Enfin, si l'on vient du côté de l'orient, on s'engage dans un chemin rural
ou plutôt forestier, on aperçoit la file de ces toits inégaux, que découpe
et profile sur l'horizon le féodal Domfront. Tout à coup les barrières
peintes succèdent aux ajoncs, la route devient entenue et même soignée, deux
corbeilles de bégonias rutilent aux yeux, serties dans une fine pelouse et
tout au fond, bleuâtre des ombres vespérales, surgit le château. La forêt s'entr'ouvre
et les grands arbres regardent extasiés cette surprise de la clairière. La
demeure est entièrement revêtue de tapisseries aux tons chavannesques, aux
précisions flamandes. Ce décor est bienséant dans la forêt. Au fond de la
salle à manger, des portraits d'ancêtres ressemblent aux magistrats qui
jugeaient sous les arbres du voisinage. Il était, en effet, dans les
traditions antiques de faire siéger la justice en dehors des villes, afin de
ne point assourdir les oreilles des bourgeois, et de calmer avec la paix des
champs l'acre humeur de ceux qu'on voit s'agiter pour un mur ou pour un
fossé.

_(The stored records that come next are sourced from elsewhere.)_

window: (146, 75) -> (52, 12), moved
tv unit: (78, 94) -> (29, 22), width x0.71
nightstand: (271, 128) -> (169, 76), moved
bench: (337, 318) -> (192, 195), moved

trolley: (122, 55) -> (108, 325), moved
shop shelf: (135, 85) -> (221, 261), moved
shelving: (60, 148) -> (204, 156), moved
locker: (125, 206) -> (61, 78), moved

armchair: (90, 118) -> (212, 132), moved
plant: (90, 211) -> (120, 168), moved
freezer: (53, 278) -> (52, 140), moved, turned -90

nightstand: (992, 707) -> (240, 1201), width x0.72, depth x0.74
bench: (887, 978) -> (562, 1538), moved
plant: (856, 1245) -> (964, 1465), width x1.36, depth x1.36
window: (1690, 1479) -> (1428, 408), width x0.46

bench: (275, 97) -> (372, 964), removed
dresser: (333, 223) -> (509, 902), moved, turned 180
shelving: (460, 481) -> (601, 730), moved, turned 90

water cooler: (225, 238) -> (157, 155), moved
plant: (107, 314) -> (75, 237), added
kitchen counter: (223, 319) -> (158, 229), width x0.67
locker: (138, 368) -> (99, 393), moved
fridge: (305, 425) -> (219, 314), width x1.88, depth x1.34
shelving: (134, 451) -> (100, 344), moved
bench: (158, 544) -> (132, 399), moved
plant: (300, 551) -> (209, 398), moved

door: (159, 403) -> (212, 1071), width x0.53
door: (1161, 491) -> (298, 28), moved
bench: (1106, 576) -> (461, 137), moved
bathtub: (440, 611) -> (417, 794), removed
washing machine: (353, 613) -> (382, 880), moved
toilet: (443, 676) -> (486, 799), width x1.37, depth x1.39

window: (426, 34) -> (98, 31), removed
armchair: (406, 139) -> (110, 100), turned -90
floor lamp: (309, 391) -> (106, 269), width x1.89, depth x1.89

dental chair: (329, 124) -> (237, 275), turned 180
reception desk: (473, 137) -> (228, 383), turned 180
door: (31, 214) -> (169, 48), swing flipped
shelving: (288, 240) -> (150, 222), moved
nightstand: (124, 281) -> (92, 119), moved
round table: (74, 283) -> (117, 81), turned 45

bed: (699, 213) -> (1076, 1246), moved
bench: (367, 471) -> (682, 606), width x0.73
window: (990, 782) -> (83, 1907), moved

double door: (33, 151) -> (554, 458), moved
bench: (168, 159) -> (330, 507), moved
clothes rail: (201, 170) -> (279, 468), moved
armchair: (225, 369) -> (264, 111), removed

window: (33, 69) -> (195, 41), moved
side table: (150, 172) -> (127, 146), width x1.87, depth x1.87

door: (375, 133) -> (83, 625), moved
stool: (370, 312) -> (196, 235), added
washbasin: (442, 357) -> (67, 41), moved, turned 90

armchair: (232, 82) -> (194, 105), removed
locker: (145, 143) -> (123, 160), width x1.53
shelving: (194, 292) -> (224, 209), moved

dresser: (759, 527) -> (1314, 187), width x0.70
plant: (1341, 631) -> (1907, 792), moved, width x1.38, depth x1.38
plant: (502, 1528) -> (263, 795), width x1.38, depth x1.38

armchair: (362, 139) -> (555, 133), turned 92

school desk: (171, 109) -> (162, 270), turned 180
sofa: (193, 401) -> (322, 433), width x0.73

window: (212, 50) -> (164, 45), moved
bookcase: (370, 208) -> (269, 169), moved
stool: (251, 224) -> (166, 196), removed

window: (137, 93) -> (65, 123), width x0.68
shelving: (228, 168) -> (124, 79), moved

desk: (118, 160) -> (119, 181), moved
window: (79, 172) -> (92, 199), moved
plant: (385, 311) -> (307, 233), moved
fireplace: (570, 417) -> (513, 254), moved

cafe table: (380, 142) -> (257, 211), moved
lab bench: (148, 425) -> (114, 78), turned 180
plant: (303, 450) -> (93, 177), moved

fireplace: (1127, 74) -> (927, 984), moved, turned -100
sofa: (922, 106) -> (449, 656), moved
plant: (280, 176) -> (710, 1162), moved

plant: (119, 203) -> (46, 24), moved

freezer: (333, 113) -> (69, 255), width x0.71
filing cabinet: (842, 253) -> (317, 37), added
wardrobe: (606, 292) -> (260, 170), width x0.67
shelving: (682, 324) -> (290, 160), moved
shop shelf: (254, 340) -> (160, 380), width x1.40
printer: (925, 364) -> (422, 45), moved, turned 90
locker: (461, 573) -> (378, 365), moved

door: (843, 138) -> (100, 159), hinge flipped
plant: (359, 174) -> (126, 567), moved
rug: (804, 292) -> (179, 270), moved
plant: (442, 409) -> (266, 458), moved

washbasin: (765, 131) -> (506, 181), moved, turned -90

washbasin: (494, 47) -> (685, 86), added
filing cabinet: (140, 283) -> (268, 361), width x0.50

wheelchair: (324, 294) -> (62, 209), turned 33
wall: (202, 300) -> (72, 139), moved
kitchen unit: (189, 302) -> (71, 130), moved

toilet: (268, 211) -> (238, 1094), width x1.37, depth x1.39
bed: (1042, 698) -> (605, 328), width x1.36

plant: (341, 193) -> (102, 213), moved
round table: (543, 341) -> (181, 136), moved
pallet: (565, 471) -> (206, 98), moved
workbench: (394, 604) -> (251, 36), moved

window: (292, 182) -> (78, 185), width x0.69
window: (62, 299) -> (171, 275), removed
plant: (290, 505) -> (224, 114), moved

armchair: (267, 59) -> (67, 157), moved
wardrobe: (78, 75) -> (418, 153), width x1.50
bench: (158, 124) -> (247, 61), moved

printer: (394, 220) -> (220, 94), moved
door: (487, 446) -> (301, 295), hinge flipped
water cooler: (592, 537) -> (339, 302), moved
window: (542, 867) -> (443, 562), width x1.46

Drapés dans leurs toges de conseillers, coiffés de leur perruque
poudrée, les magistrats sont debout dans leur cadre, près de leurs épouses,
aux robes à ramages et dont le ton se fane. Les plaideurs, après s'être
agités, se sont tus; on n'entend plus rien que, par la fenêtre, les accents
affaiblis de la cloche de Domfront. C'est une voix qui passe par-dessus la
vallée, s'épure et s'harmonise à travers la distance, s'infiltre de feuille
en feuille, d'une aile de douceur caresse les nids, enfin s'alanguit et
meurt sur la mousse. Celui qui d'aventure passe le soir par ce théâtre
enchanté de quelque histoire future, encore en expectative, aperçoit le soir
l'orbe de la lune intercepté par les bois. Il pense alors aux incendiaires
du XVIe siècle. Mais ce souvenir des guerres de religion ajoute à la paix du
lieu, comme un frisson de tempête lointaine ajoute au calme de la demeure à
l'abri des vents. (1)
château des Jugeries 61700 Domfront, propriété privée, ne se visite pas.